Unsuspend cards for systems covered in qbank blocks that day; convert misses into new cards the same session.

6

Using SM-2 instead of FSRS

Why it hurts

SM-2 uses generic default intervals that do not adapt to individual forgetting rates; cards develop ease hell over time.

The fix

Enable FSRS in Anki settings before beginning any reviews; set desired retention to 85 to 90 percent.

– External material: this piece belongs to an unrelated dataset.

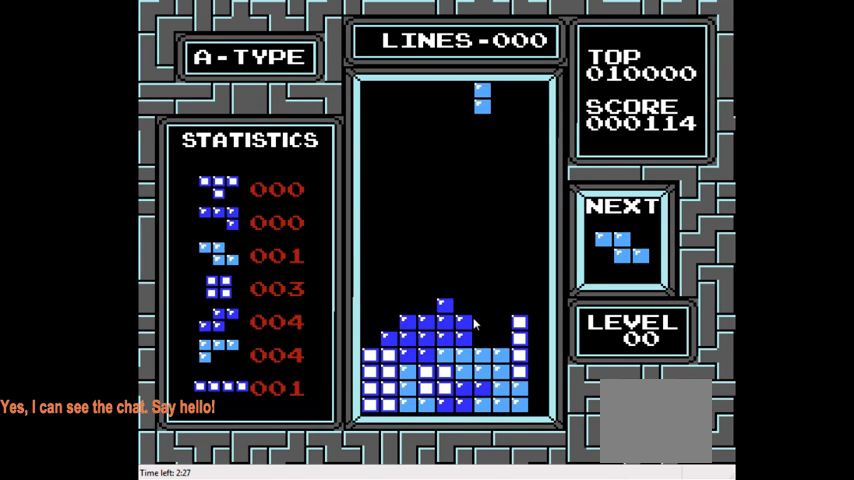
{"buttons": ["DPAD_DOWN"], "right_stick": "center", "events": [[167, "DPAD_DOWN", "down"]]}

Spaced Repetition Beyond Anki: Other Tools and Methods

Anki spaced repetition dominates medical school culture for good reasons, but it is not the only implementation of the underlying principle, and it is not the right tool for every student or every content type.

Anki + AnKing

The standard for Step 1. Maximum customization, largest community, tagged to every major resource. Steeper setup curve but unmatched flexibility and depth for high-volume board preparation.

🔥

Firecracker

Builds spaced repetition directly into a question-based interface with First Aid content integrated natively. Less customization than Anki but easier to maintain for students who find manual configuration burdensome.

🥞

Sketchy + Pepper Anki Cards

Not competitors — complements. Sketchy builds visual memory associations; Anki tests retrieval of the details within those associations. Using both in sequence produces stronger pharmacology and microbiology retention than either alone. The same sequencing principle applies to clerkship prep; see how shelf exam practice questions build the same retrieval loops.

📝

Manual Qbank Retesting

Spaced repetition also applies at the qbank level. Retesting incorrectly answered UWorld questions at one week and two weeks after the original miss approximates a spaced repetition schedule without any flashcard infrastructure. Especially relevant during dedicated when Anki time should be compressed. For Step 3 candidates, qbank simulation plays an even larger role, and Step 3 CCS practice cases carry the same spaced-testing logic into management-level reasoning.

For students who want to understand how to use Anki for USMLE preparation within a full dedicated-period study schedule, the key is proportion. During preclinical years, Anki can reasonably occupy 30 to 60 minutes daily and serve as the primary retention mechanism. During dedicated, that proportion inverts. Qbank blocks, practice NBMEs, and system-level review should command the majority of study time. Anki's role shrinks to maintenance of existing mature cards and targeted reinforcement of Qbank-identified weak areas.

No single tool explains a high board score, and no single tool accounts for a failing one. What the evidence consistently supports is this: students who integrate spaced repetition in medical school early, use it daily, and pair it with active application in question blocks build retention that compounds. The students who struggle are usually doing Anki, but not doing it in a way that forces genuine retrieval or connects to clinical reasoning. That distinction is the whole game.